Mit den neuen E‑Bike-Modellen will Vanmoof gewissermaßen das fortsetzen, was mit dem S3/X3 2020 versucht wurde: ein erschwingliches Pedelec anzubieten, das eine große Gruppe an Kund:innen erreicht. Während Vanmoof mit S3/X3 technische Probleme – unter anderem mit der Schaltung – hatte, dürfte das beim neuen Modell nicht passieren.

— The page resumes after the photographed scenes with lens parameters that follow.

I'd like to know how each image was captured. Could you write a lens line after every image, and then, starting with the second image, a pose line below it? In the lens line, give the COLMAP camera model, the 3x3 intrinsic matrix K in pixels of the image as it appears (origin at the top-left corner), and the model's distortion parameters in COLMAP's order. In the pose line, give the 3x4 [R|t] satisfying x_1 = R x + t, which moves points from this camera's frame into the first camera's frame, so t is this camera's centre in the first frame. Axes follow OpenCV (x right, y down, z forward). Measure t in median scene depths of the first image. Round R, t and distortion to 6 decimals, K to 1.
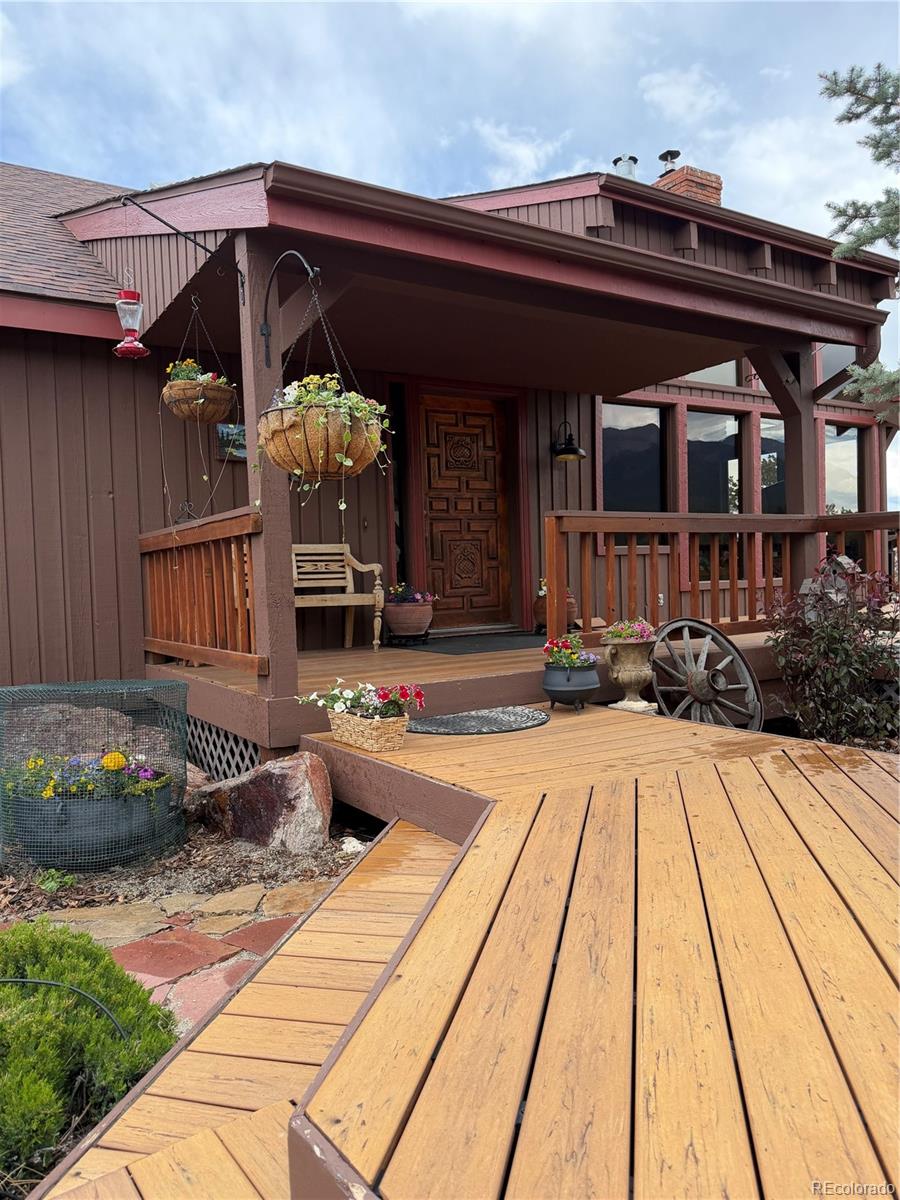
lens RADIAL K [[846.3, 0, 450.0], [0, 846.3, 600.0], [0, 0, 1]] dist [0.032956, -0.054133]
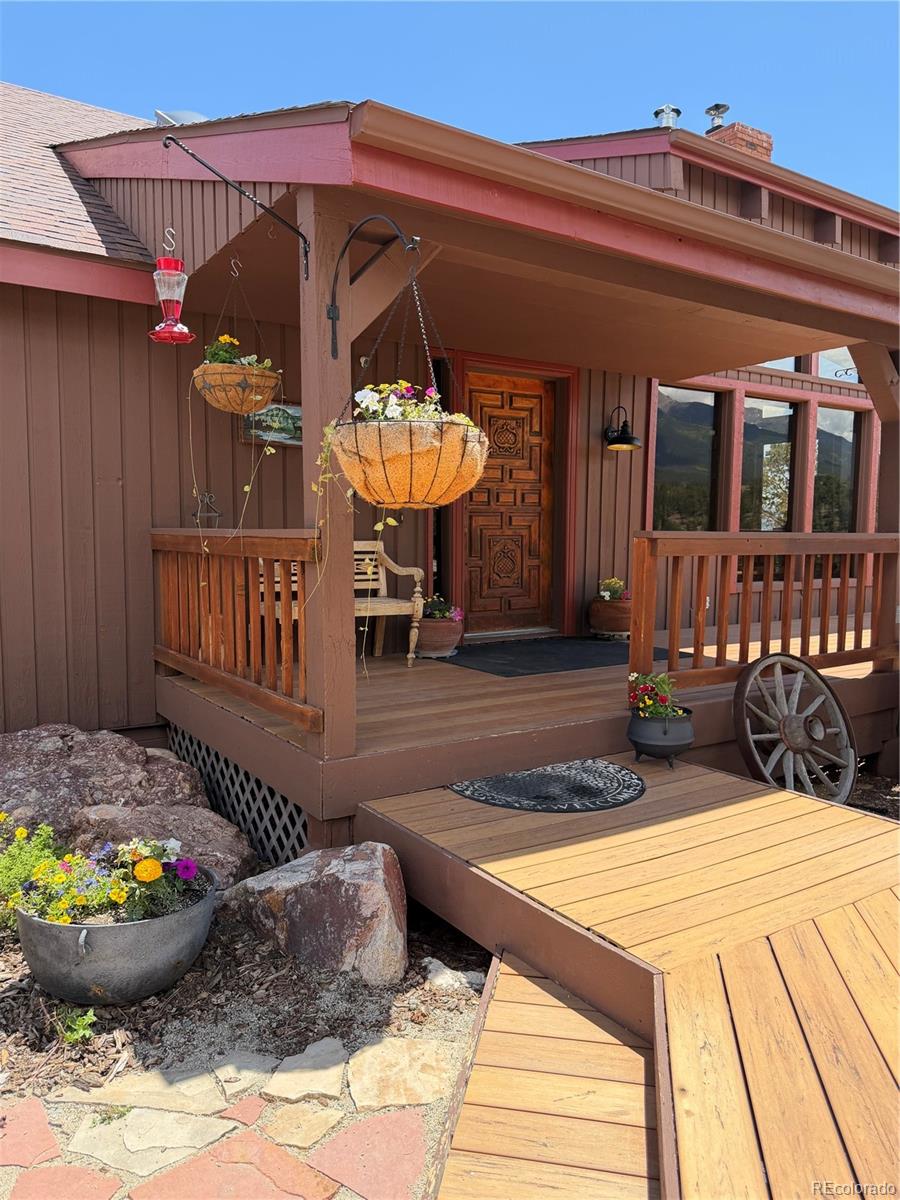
lens RADIAL K [[857.4, 0, 450.0], [0, 857.4, 600.0], [0, 0, 1]] dist [-0.001633, 0.003971]
pose [[0.999060, 0.038152, 0.020602, -0.071901], [-0.039133, 0.998007, 0.049508, -0.056598], [-0.018672, -0.050268, 0.998561, 0.106930]]
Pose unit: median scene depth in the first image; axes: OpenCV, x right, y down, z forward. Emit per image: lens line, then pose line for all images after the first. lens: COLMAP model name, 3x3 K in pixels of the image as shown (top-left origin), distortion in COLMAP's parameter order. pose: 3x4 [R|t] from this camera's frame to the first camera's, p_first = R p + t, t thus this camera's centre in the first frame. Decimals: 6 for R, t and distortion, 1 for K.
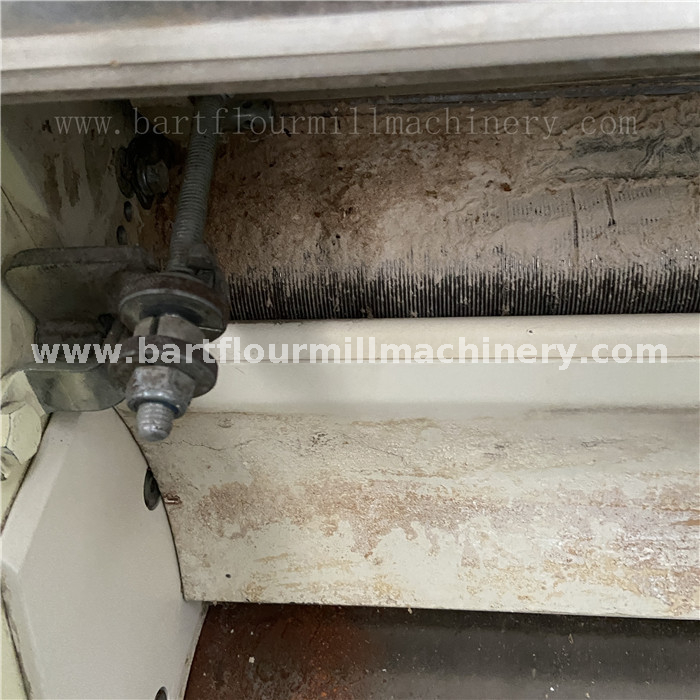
lens RADIAL K [[713.9, 0, 350.0], [0, 713.9, 350.0], [0, 0, 1]] dist [0.120032, -0.161717]
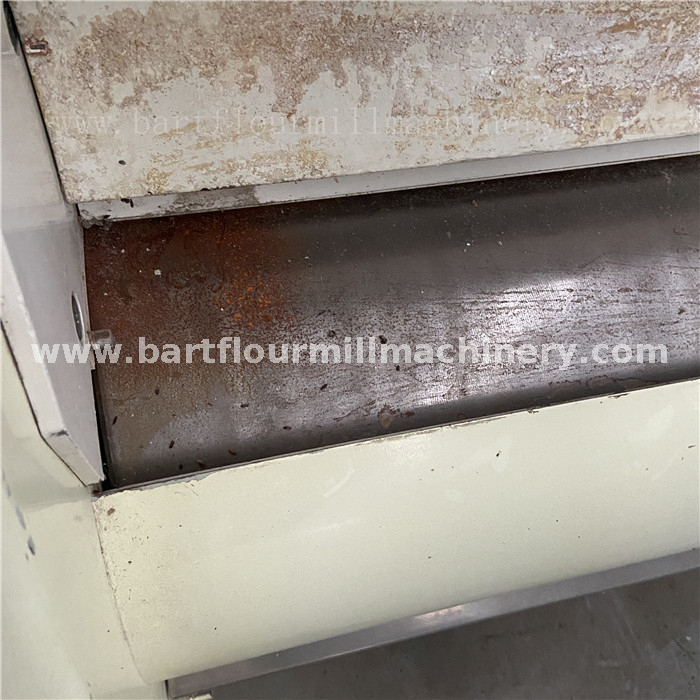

Denn das S4/X4 ist nicht nur bei der Schaltung solider aufgestellt, sondern es ist weniger verspielt als ein S3 mit Matrix-Display oder ein S5 mit Halo-Ringen.
Das S4/X4 kann als eine aufs Wesentliche reduzierte Version der Vanmoof-E‑Bikes verstanden werden, bei der es neben dem markanten Design aufs Radfahren und ein einfaches Handling ankommt. Auf die charakteristischen Vanmoof-Features wie das bequeme Kicklock und den Turbo-Boost-Button muss dennoch nicht verzichtet werden.
Auch die smarten Funktionen der Smartphone-App für Android und iOS stehen bereit und ergänzen das E‑Bike etwa um die „Alarmanlage“, diverse Klingeltöne und den Wechsel der Unterstützungsstufen. Mehr Funktionen wie eine justierbare Gangschaltung und die Integration in Apples Wo-ist-Netzwerk bietet derweil nur das S5/A5.
Für 2.200 Euro bietet Vanmoof ein schickes Pedelec mit hohem Fahrkomfort. Die neuen, lebendigeren Farben dürften neben dem geringeren Preis neue Kund:innenschichten ansprechen: Denn anstelle von Hell- und Dunkelgrau bietet Vanmoof das S4 und das X4 in einem hellen und einem dunklen Grün („Foam Green“ und „Evergreen“) sowie einem knalligen Gelb („Sunbeam Yellow“) und in Violett („Purple Fog“) an.
Seit dem 9. Mai ist zunächst die S4/X4-Modelle in „Evergreen“ bestellbar, „Purple Fog“ soll ab Ende Mai, „Sunbeam Yellow“ ab Ende Juni und „Foam Green“ ab Ende Juli erhältlich sein. Mit diesen relativ zeitnahen Verfügbarkeiten zeigt Vanmoof, dass die Zeiten der Lieferengpässe vorbei sind. Beim S5/A5 sah das Ganze noch anders aus: Nach der Vorstellung im April 2022 sollte es im Juli in den Handel kommen. Jedoch erhielten Kund:innen die Topmodelle erst ab Oktober – und später.
Vor einem Kauf ist zudem stets ratsam, eine Probefahrt zu machen. Diese bietet Vanmoof in seinen eigenen Locations an, die in einigen deutschen Städten verfügbar sind. Im Laufe der nächsten Wochen und Monate will der Hersteller sein Service-Netzwerk weiter ausbauen, um sich endlich stärker um den Bereich After-Sales zu kümmern.